*TEXT*.
————————
A talk given by Dieter Reinisch at the book launches of Ruairí Ó Brádaigh: Selected Writings & Speeches, Volume 1, on January 17 in Teachers’ Club, Dublin, and on January 19 in Conway Mill, Belfast. Dieter Reinisch is Researcher at the European University Institute, Department of History & Civilization in Florence, Italy, and Lecturer in Celtic Studies and Irish History at the University of Vienna, Austria. He is Editor of Ruairí Ó Brádaigh’s Selected Writings & Speeches, published by Cló Saoirse/Irish Freedom Press, Dublin.
Ruairí Ó Brádaigh, former President of Sinn Féin, Chief-of-Staff of the Irish Republican Army and TD representing Longford/Westmeath, died in June 2013. He was one of the most influential figures in Irish Republicanism for more than half a century. This became once again most obvious at his funeral in Roscommon Town when thousands of people from all over Ireland, Europe, North America and Australia joined and saluted him on his last journey. The presence of dozens of armed Gardaí and Special Branch in and around Roscommon Town, his house, outside and inside the church and even on the graveyard, surrounding his grave, proves that his influence, tradition, politics, ideas and values are feared by the Freestate even today.
Let me give you some quotes what other people, comrades, journalists, and his opponents said about Ruairí Ó Brádaigh. Sinn Féin Poblachtach President Des Dalton called Ruairí Ó Brádaigh “a towering figure of Irish Republicanism,” Henry McDonald writing in the Guardian characterised him as “an icon for a new generation of hard-line republicans,” for journalist Ed Moloney, Ruairí Ó Brádaigh was simply “the last Republican,” contrary, his biographer Robert W. White writes that “on occasion, Ruairí Ó Brádaigh has been described as the ‘last republican.’ In fact, however, he made sure he was not the last republican. That is his legacy,” and IRA-Volunteer Dolours Price just called him “’Ruairí’ as he calls me ‘Dolours’;” the former IRA Prisoner turned academic and writer Anthony McIntyre wrote: “[Ruairí Ó Brádaigh’s] entire life was immersed in the politics of Irish Republicanism and its associated physical force tradition.”
However, at the same time, he is one of the most controversial figures of 20th Century Ireland; the Irish Independent compared him with Robespierre, The Telegraph wrote he was a “unrelenting opponent of British rule in Northern Ireland”, and while politically opposing Ruairí Ó Brádaigh, Irish Marxist D.R.O’Connor Lysaght acknowledged “his heart was in the proper place.”
————————
*GIVEN DATA*.
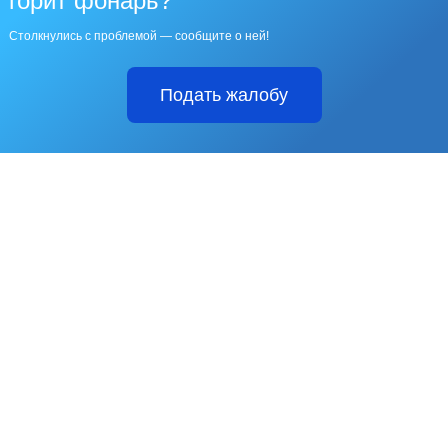
горит фонарь?
Столкнулись с проблемой — сообщите о ней!
Подать жалобу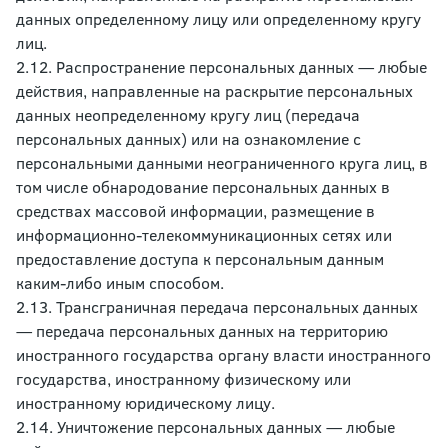
данных определенному лицу или определенному кругу
лиц.
2.12. Распространение персональных данных — любые
действия, направленные на раскрытие персональных
данных неопределенному кругу лиц (передача
персональных данных) или на ознакомление с
персональными данными неограниченного круга лиц, в
том числе обнародование персональных данных в
средствах массовой информации, размещение в
информационно-телекоммуникационных сетях или
предоставление доступа к персональным данным
каким-либо иным способом.
2.13. Трансграничная передача персональных данных
— передача персональных данных на территорию
иностранного государства органу власти иностранного
государства, иностранному физическому или
иностранному юридическому лицу.
2.14. Уничтожение персональных данных — любые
————————
*DIRECTIONS FOR THIS TASK*.
Using the talk, answer each question:
(a) Where was the January 19 book launch held?
(b) In which town was Ruairí Ó Brádaigh's funeral?
(c) Which newspaper compared him with Robespierre?

*EXPECTED ANSWER*.
(a) Conway Mill, Belfast
(b) Roscommon Town
(c) The Irish Independent